New Measurements Link Theory and Experiment in Plasma Heating
In plasmas that include multiple species of ions, like those expected in potential fusion devices, the long wavelength, penetrating radio waves used to heat the plasma can spontaneously convert into short wavelength waves. It's important to identify where and how these waves convert to understand heating in machines such as tokamaks, which are likely to lead to the first practical fusion energy sources. Researchers at MIT have now succeeded in simultaneously measuring both the short wavelength and long wavelength waves in a tokamak for the first time on the Alcator C-Mod tokamak. The experimental results are consistent with theoretical predictions, bolstering physicists' confidence that they are on the right track in developing models for the complex interactions in plasma fusion machines. Stephen Wukitch ([email protected], 617-253-8138) will discuss the recent measurements and describe future work along the same lines in presenting paper RI1.002.

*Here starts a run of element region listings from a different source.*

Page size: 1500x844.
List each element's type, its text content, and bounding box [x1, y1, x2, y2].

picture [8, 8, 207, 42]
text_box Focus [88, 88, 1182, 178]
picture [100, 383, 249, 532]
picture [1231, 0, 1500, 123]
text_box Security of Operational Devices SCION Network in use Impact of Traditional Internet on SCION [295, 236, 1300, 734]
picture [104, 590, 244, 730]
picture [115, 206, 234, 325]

Plasma Sciences Expo Open to the Public
Teachers, students, and the general public are invited to explore plasma at the Plasma Sciences Expo, November 18, 6:30 8:30 PM at the Savannah International Trade and Convention Center. The program is geared to introduce the local community to the excitement of plasmas and the benefits of plasma research. It is free-of-charge. Scientists from around the country and the world will be there, ready to engage participants in lively hands-on demonstrations and explorations. Those attending will be able to create arcs of lightning, observe their fluctuating body temperature on a special monitor, manipulate a glowing plasma with magnets, watch an electromagnetic wave demonstration, and confine a plasma in a tokamak video game. Students at all levels, teachers, parents and the general public are welcome.